Premiers essais d’un vaccin universel contre le cancer


Cellules pancréatiques cancéreuses (Cancer Research UK)


De modifier des cellules immunitaires pour qu’elles attaquent un cancer représente une forme de traitement très prometteuse, mais qui reste complexe, car elle consiste à extraire et à modifier des cellules T avant de les réinjecter dans le corps. Des scientifiques ont récemment présenté une nouvelle manière d’armer les cellules immunitaires sans les extraire du corps, les dotant d’une capacité à lutter contre tous les types de cancer, en fournissant un début de preuve de faisabilité d’un vaccin universel peu couteux.

L’immunothérapie adoptive (ou transfert adoptif de cellules), est "l’idée" que nos cellules immunitaires peuvent être configurées/ réglées pour lutter contre un cancer et elle est explorée par les scientifiques depuis les années 1980. De sérieuses et encourageantes avancées ont été réalisées au cours des dernières années et plus récemment par le biais d’un essai portant sur des patients atteints de cancer du sang (leucémie) avancé qui ont réagi à 93 % de manière très positive.

La technique fonctionne en récoltant les cellules T du corps, qui jouent un rôle central dans la réponse immunitaire et de les armer avec des molécules reconnaissant le transfert de gènes du cancer. Appelées récepteurs antigéniques chimériques, ces molécules donnent aux cellules modifiées la capacité de repérer les protéines sur les cellules cancéreuses, une fois qu’elles sont injectées dans le corps. A l’intérieure, elles s’accrochent aux cellules cancéreuses et commencent à les tuer.

Présentant de grands espoirs, cette méthode repose malheureusement sur les propriétés uniques du cancer du sang (leucémie) pour que les cellules T modifiées sachent repérer leur cible. Les scientifiques ont été incapables d’appliquer cette approche à des tumeurs solides où ces marqueurs clairs ne sont pas facilement disponibles : les cellules immunitaires ont du mal à distinguer les cellules saines, de celles cancéreuses.

Mais des scientifiques allemands viennent d’annoncer une avancée très prometteuse. Dirigée par le professeur Ugur Sahin de l’université Johannes Gutenberg de Mayence, l’équipe rapporte qu’elle a cherché à former des cellules immunitaires de manière peu couteuse et rapide et qui peuvent être réglées pour attaquer tout type de cancer.

Les scientifiques commencent par envelopper un bout de code d’ARN génétique du cancer ciblé dans une membrane grasse. Ils donnent ensuite à ces particules, qu’ils ont surnommées ARN-LPX, une charge négative. Une fois injectée dans la circulation sanguine, cette  légère charge électrique guide les particules vers les cellules immunitaires dendritiques qui indiquent au système immunitaire les cibles à attaquer.

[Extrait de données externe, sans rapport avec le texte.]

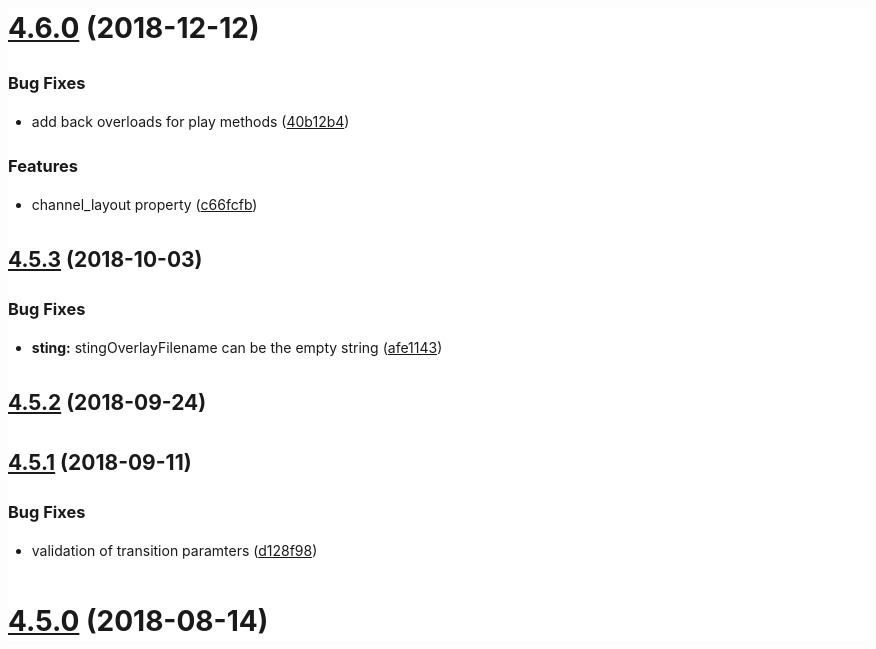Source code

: 

<a name="4.6.0"></a>
# [4.6.0](https://github.com/SuperFlyTV/casparcg-connection/compare/4.5.3...4.6.0) (2018-12-12)


### Bug Fixes

* add back overloads for play methods ([40b12b4](https://github.com/SuperFlyTV/casparcg-connection/commit/40b12b4))


### Features

* channel_layout property ([c66fcfb](https://github.com/SuperFlyTV/casparcg-connection/commit/c66fcfb))



<a name="4.5.3"></a>
## [4.5.3](https://github.com/SuperFlyTV/casparcg-connection/compare/4.5.2...4.5.3) (2018-10-03)


### Bug Fixes

* **sting:** stingOverlayFilename can be the empty string ([afe1143](https://github.com/SuperFlyTV/casparcg-connection/commit/afe1143))



<a name="4.5.2"></a>
## [4.5.2](https://github.com/SuperFlyTV/casparcg-connection/compare/4.5.1...4.5.2) (2018-09-24)



<a name="4.5.1"></a>
## [4.5.1](https://github.com/SuperFlyTV/casparcg-connection/compare/4.5.0...4.5.1) (2018-09-11)


### Bug Fixes

* validation of transition paramters ([d128f98](https://github.com/SuperFlyTV/casparcg-connection/commit/d128f98))



<a name="4.5.0"></a>
# [4.5.0](https://github.com/SuperFlyTV/casparcg-connection/compare/4.4.0...4.5.0) (2018-08-14)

Une fois réunit, les cellules dendritiques réagissent au code de l’ARN pour provoquer la production d’antigènes spécifiques du cancer, des molécules qui marquent un envahisseur comme une menace afin que d’autres cellules immunitaires puissent s’y attaquer. Cela entraine une réponse immunitaire et la production d’une foule de cellules T prêtes à se rendre au combat.

Les chercheurs ont testé cette nouvelle méthode sur trois patients et des souris atteintes de mélanome, non dans le but d’éliminer les tumeurs, mais d’établir s’ils pouvaient "diriger" le système immunitaire. Et ils ont trouvé que cela avait induit une "profonde" expansion des cellules T, ce qui suggère que la technique peut aider les défenses de l’organisme à s’attaquer aux cellules cancéreuses.

Mais ce qui pourrait être l’aspect le plus prometteur de cette nouvelle technologie est sa polyvalence. "Virtuellement tous les antigènes de tumeur peuvent être codée par l’ARN," écrivent les chercheurs, ce qui signifie que tant qu’un échantillon de tumeur peut être récupéré et qu’un profil génétique peut être créé, les particules ARN-LPX peuvent être programmés pour lutter contre, pratiquement,  tous les types de cancer.

Avec un si petit échantillon testé, il en faudra encore d’autre pour prouver de son efficacité et du temps avant qu’un vaccin universel ait une utilisation clinique.